Start of PASSAGE SHOWN

So, my group just finished a long Burning Empires game and everyone had a blast. Some shuffles are happening in our group roster as people have to handle large personal issues and the like. That leaves 3 players and me, the GM.

We did some talking and folks have decided to give Traveller another go (one of the players played it with me three years ago), and now I'm wondering: what to run?

What I mean is, I like to run "themed" campaigns, such that we have a definite goal of some sort, or a defined story arc, or some such. For Traveller, the default is the "free trader" campaign. I don't actually want this, as it seems to just be a series of adventures linked tenuously together. I'd like something more directed but I'm not sure what.

So, I come here to ask. What non-Freetrader campaigns have you run? Or Freetrader campaigns that had a plot of some sort? Or a campaign that started with a strong premise in a sandboxy setting that went from there? Looking for ideas as this is likely to be run this coming Saturday, character generation and all!

P.S. - Forgot to mention the books I have for ideas (and not interested in buying more at the moment): Traveller Core, Mercenary, High Guard, and 760 Patrons 1st edition.
 
I've run...
  • Merchant Ship
  • Active Duty Military
    • Active Duty Marines
    • Active Duty Space
  • Mercenary Unit
  • Trouble-shooters for the Duke
  • Patron Driven black ops/criminal ops

The default for most published traveller adventures seems to be that last, moreso even than the merchant ship.

End of PASSAGE SHOWN

- **ACTIVITY 1**: Name every book the poster in the Traveller campaign discussion says they have on hand for ideas.
- **ACTIVITY 2**: Carry the Traveller campaign discussion forward from its last line.

Start of DATA TO EXAMINE

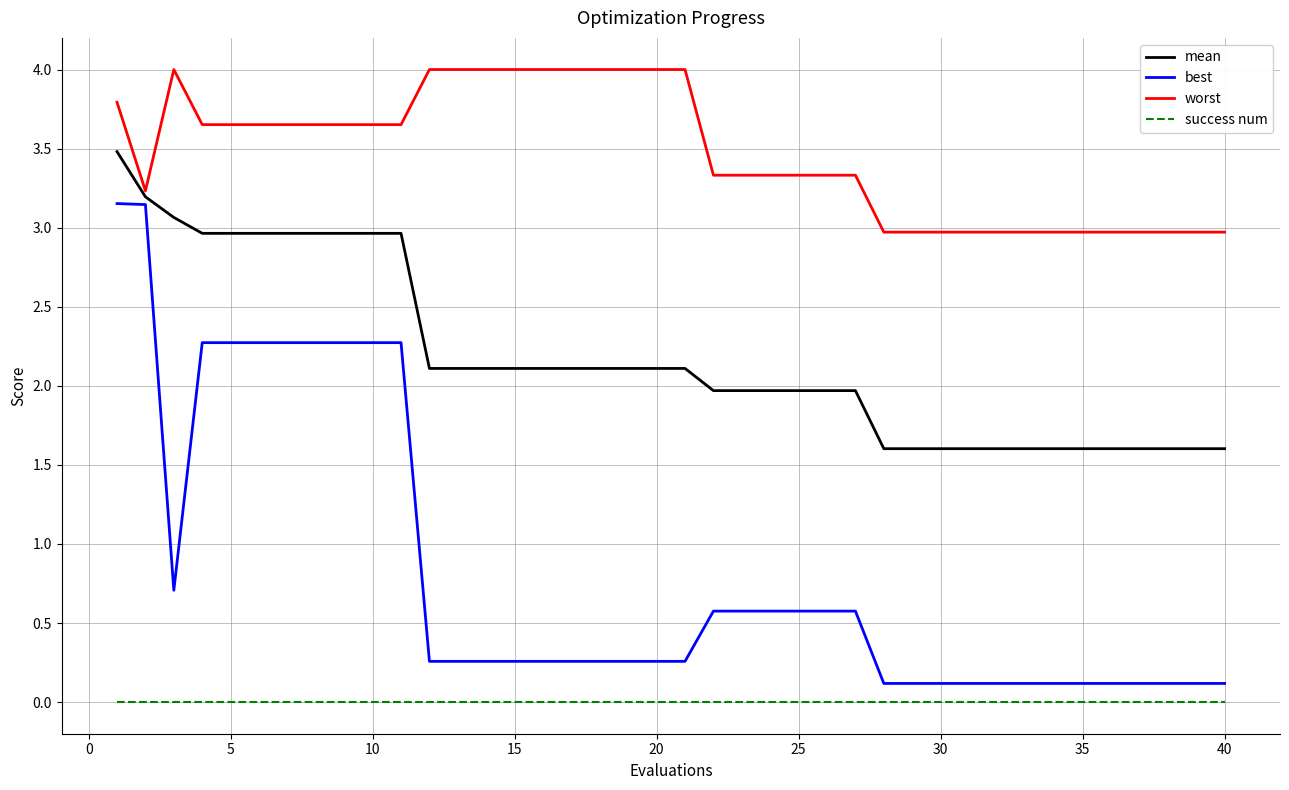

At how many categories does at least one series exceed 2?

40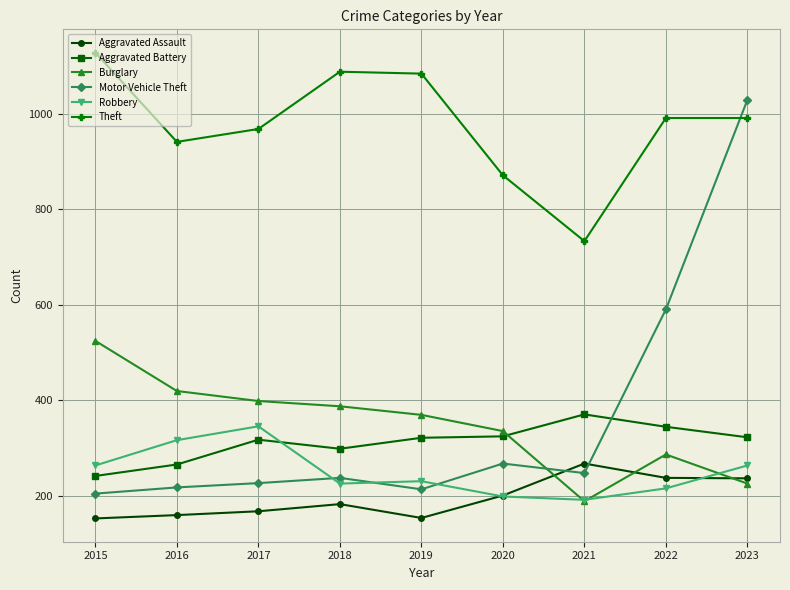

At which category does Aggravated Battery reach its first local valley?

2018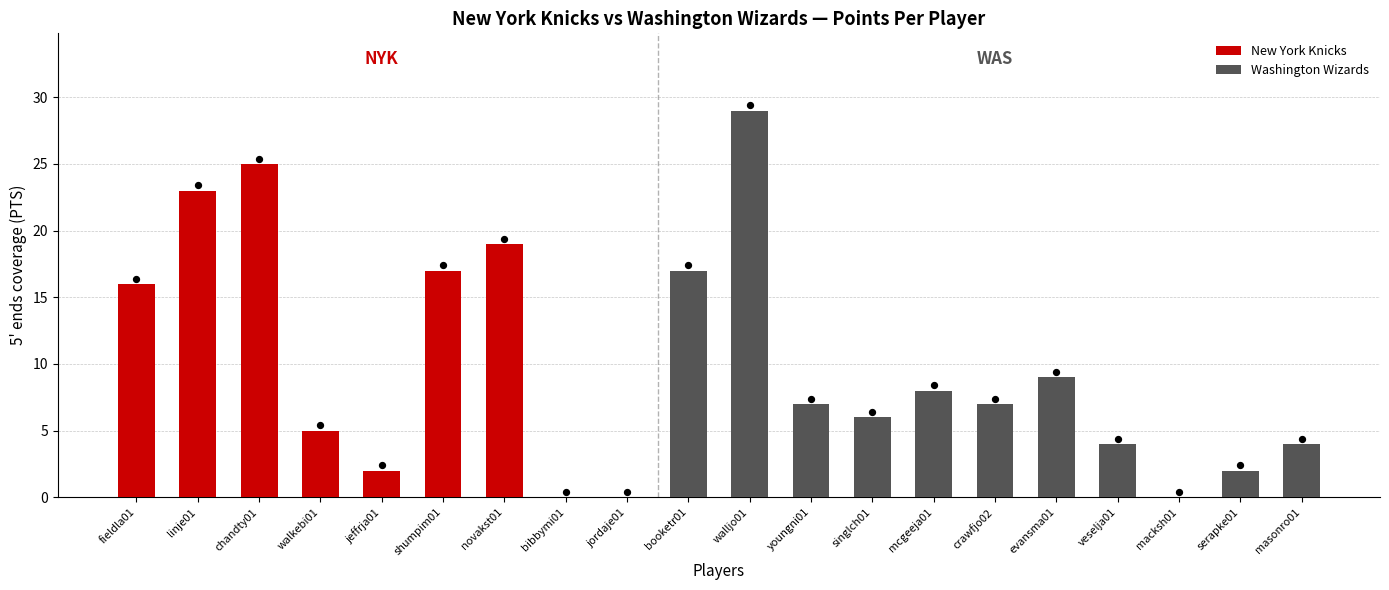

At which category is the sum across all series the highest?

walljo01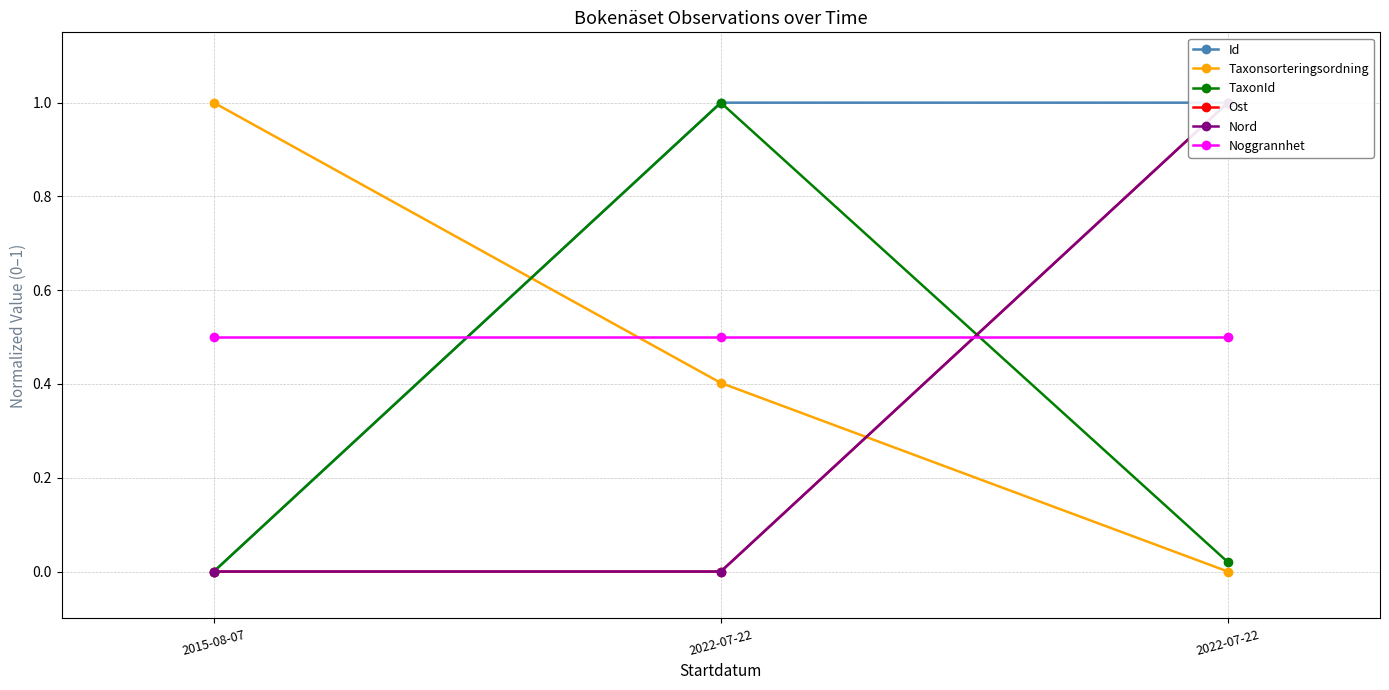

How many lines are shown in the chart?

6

End of DATA TO EXAMINE

- **TASK ANSWER 1**: Traveller Core, Mercenary, High Guard, and 760 Patrons 1st edition.

- **TASK ANSWER 2**:
However, which direction you go may require modifications of the character generation.
Also important is which ruleset; if running CT/MT, and doing an active duty game, you'll have a narrowed list of available skills.
 
Naval campaign (players each had three characters, a navy officer, a rating, and a marine).

Troubleshooters for Oberlindes Lines.

A slightly different merchant campaign; PCs were the officers of a ship belonging to a flegdling line.

Otherwise I mostly did one-offs. Law enforcers, treasure hunters.


Hans
 
I've run...
  • Merchant Ship
  • Active Duty Military
    • Active Duty Marines
    • Active Duty Space
  • Mercenary Unit
  • Trouble-shooters for the Duke
  • Patron Driven black ops/criminal ops

The default for most published traveller adventures seems to be that last, moreso even than the merchant ship.

However, which direction you go may require modifications of the character generation.
Also important is which ruleset; if running CT/MT, and doing an active duty game, you'll have a narrowed list of available skills.

Well, running Mongoose, though I have the big floppy Classic Trav Supplements, where I was gonna steal Imperium setting stuff, for example.

I am leaning towards a naval campaign - something like it anyway. Thanks for the ideas!
 
I've used Traveller to play post apocalypse games, derelict ship 'dungeon' crawls, mercenary operations, Shadowrun-style criminal operations, and contemporary/near future Iron Curtain spy/escapee games. You can play almost anything with Traveller - I'm currently running a historical swashbuckling game using some of the Traveller rules. (currently recruiting, if anyone wants to PM me).
 
Right now, in my online game, the characters are part of a Research and Exploration expedition.
 
I've used Traveller to play post apocalypse games, derelict ship 'dungeon' crawls, mercenary operations, Shadowrun-style criminal operations, and contemporary/near future Iron Curtain spy/escapee games. You can play almost anything with Traveller - I'm currently running a historical swashbuckling game using some of the Traveller rules. (currently recruiting, if anyone wants to PM me).

Hmm...it's interesting. I might come up with one or two things. Issue is, they like the 3rd Imperium, and so, it can't be TOO far from, well, Traveller, such as it is. The rules are just fine, of course - the question is, what to run with them in the Third Imperium (or my version thereof).

Thanks.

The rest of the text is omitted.